Я ведь не о реальных заговорах говорю, поймите. Я говорю о философском принципе и пытаюсь объяснить, что превращенные формы — это не шутка. Данные примеры можно наполнить и неким условным биологическим содержанием, утверждая, что превращенные формы — это определенный вид тяжелейших заболеваний живого организма, при котором иммунитет, например, пожирает всё полезное для организма и не пожирает вредное.

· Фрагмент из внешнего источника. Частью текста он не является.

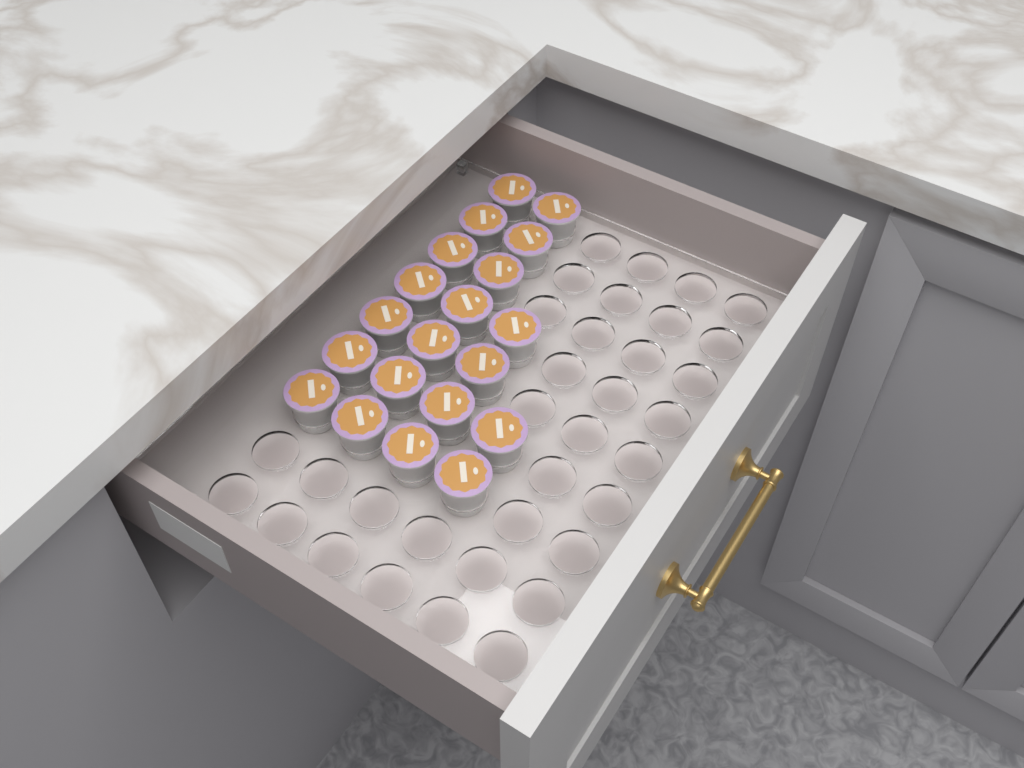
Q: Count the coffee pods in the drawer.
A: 20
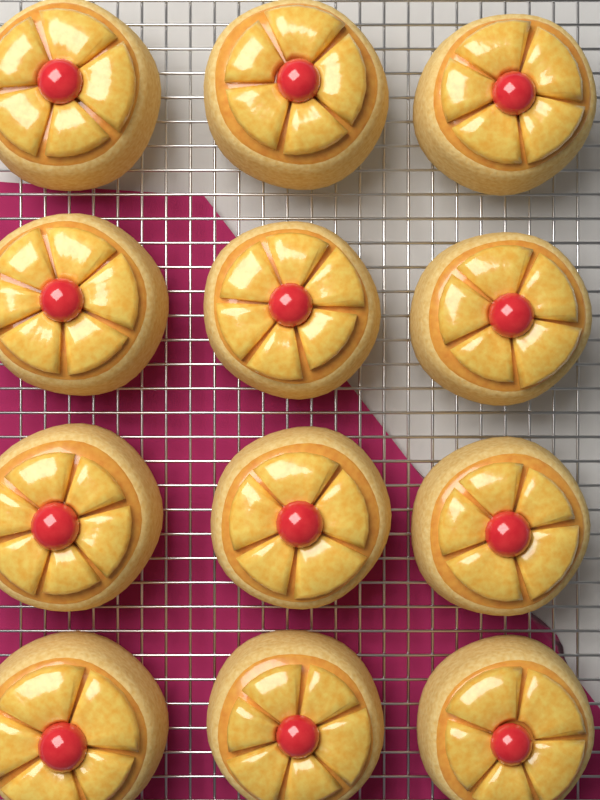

Или сложные подсистемы в том же организме путаются и начинают пожирать нужный организму белок, не пожирая вредный.
Надеюсь, что эти простейшие примеры вывели сложнейшее философское обсуждение превращенных форм на тот уровень, когда это обсуждение не является чистой игрой ума.
И потому можно двигаться дальше и обсуждать, во-первых, то, каков был тогдашний настоящий сложный и накаленный марксизм, фантастически отличающийся от профанаций, осуществлявшихся в конце советской эпохи огромным числом так называемых преподавателей общественных наук.
Во-вторых, то, каким должен быть этот марксизм сегодня.
В-третьих, что было упущено в советский период на теоретическом уровне.
В-четвертых, как эти упущения влияли на практику.
И в-пятых, в какой широкий философский контекст надо сегодня погружать марксизм для того, чтобы иметь возможность опираться на живую, горячую, сложную и полезную философию и политическую теорию.